## begin Document extract
It’s the zone of optimal performance where you are working on a task or learning something that is neither too hard nor too easy. Just like the children’s story of Goldilocks and the Three Bears, it is ‘Just right’. So how do you create the environment at work where this can flourish?
- Know the difference
The pressure becomes unhealthy when you feel like you have no control or autonomy, are making little progress and have so much to do that it feels overwhelming. Firstly, be clear on what you can change and what you can’t change at an individual, team and organisational level. It’s easy to spend time focusing on the things you can’t change rather than directing your energy towards those you can change. - Make progress visible
Progress is motivating. Researchers found that when employees see themselves making headway in their job or received support that helped them overcome obstacles, their emotions were the most positive and their drive to succeed was at its peak. However, when goalposts and deadlines keep shifting, it’s demotivating. Set clear goals, responsibilities and ways of working together, and ensure your expectations about workload and deadlines are realistic. Challenge yourself to consider: How are you creating clarity rather than confusion about work, deadlines, dependencies and challenges? - Create Psychological Safety
Create a psychologically safe environment where people feel safe to speak up and be their authentic self. Harvard Professor Amy Edmondson said, “Psychological safety isn’t about being nice. It’s about giving candid feedback, openly admitting mistakes, and learning from each other”. It is knowing your team and leader won’t embarrass, reject or punish you, and where there is mutual trust and respect.
## end Document extract
◆ Task set ◆
a. In the workplace performance text, what does Amy Edmondson say psychological safety is not about?
b. Reproduce the passage of the workplace performance text between "It’s the zone" and "this can flourish?", inclusive, switching "optimal" to "peak".
The lines that follow have no connection to the text.
## begin Information shown
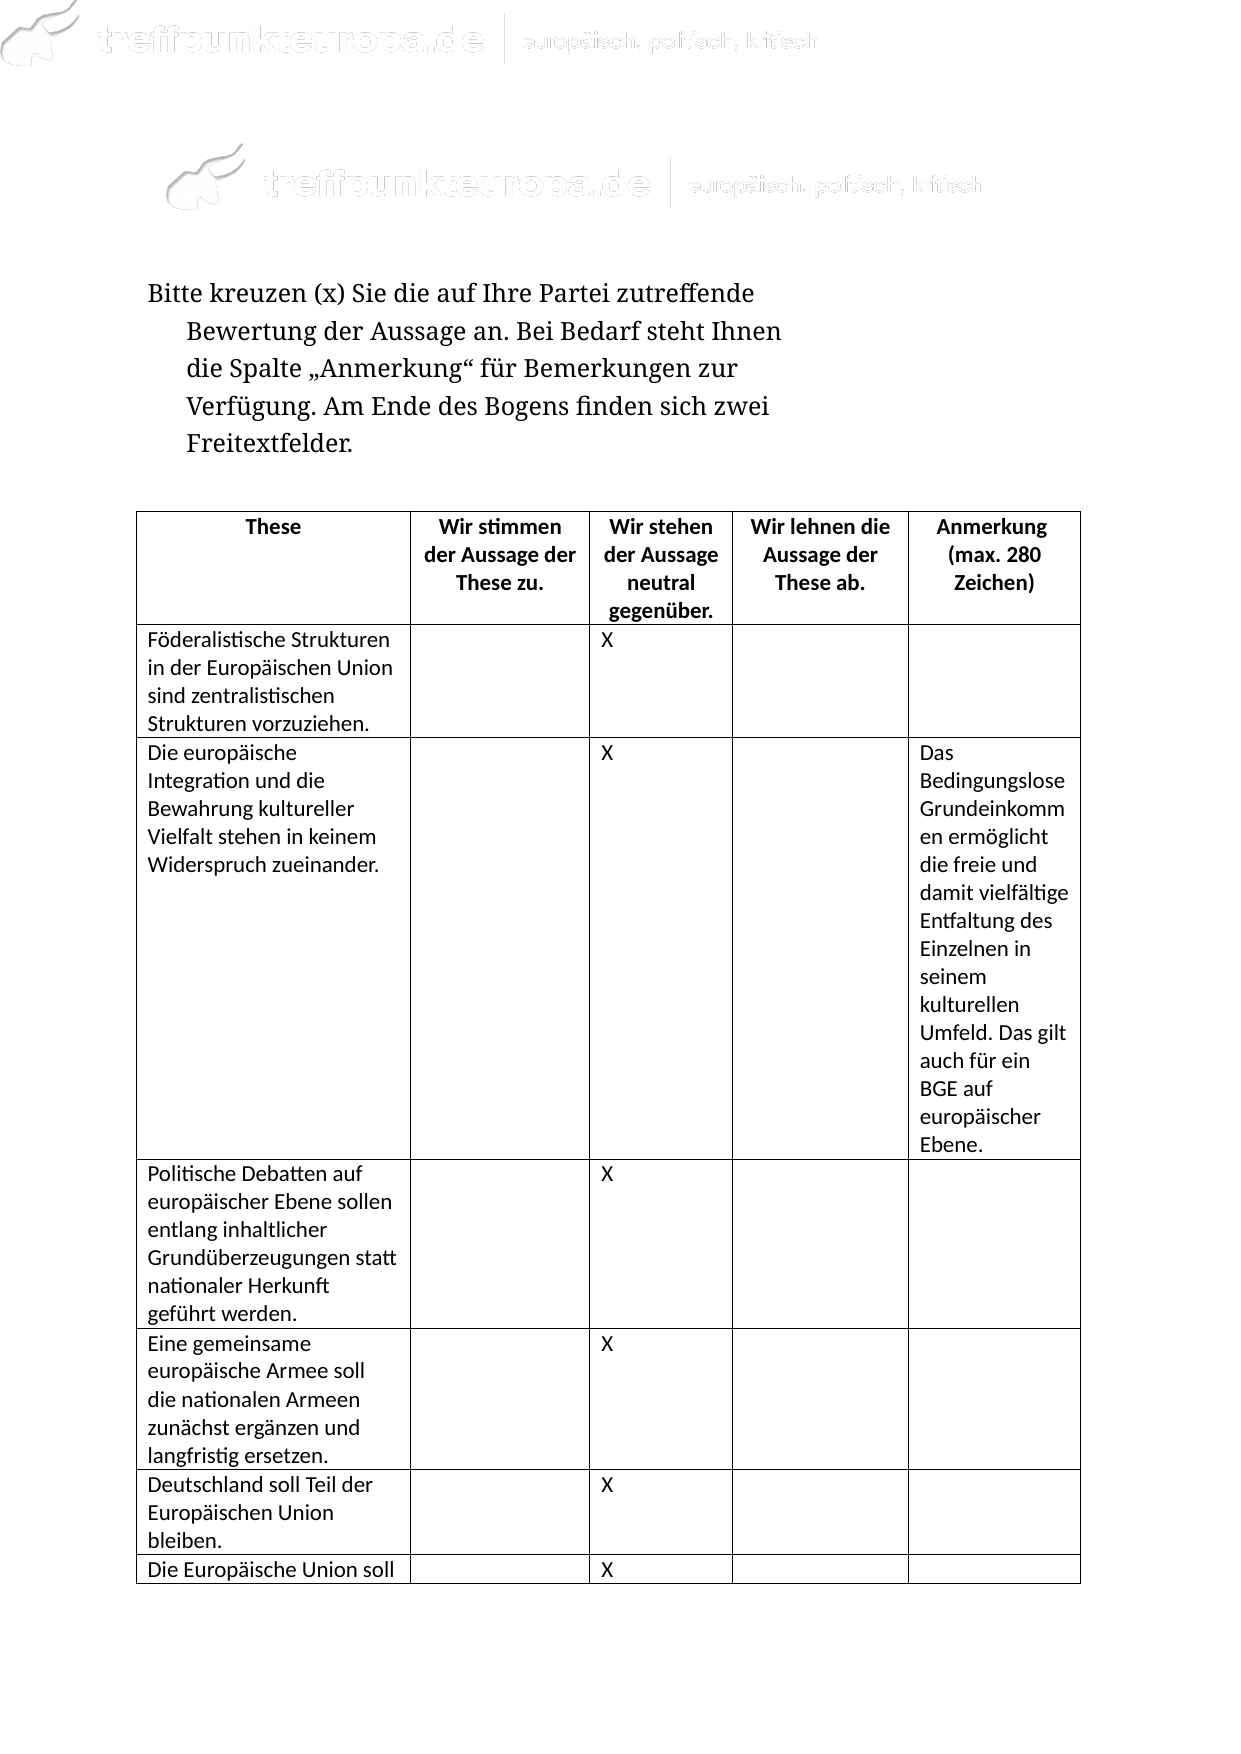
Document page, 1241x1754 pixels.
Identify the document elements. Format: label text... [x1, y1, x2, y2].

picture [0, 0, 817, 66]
## end Information shown
◆ Responses for each task ◆
a. Being nice.

b.
It’s the zone of peak performance where you are working on a task or learning something that is neither too hard nor too easy. Just like the children’s story of Goldilocks and the Three Bears, it is ‘Just right’. So how do you create the environment at work where this can flourish?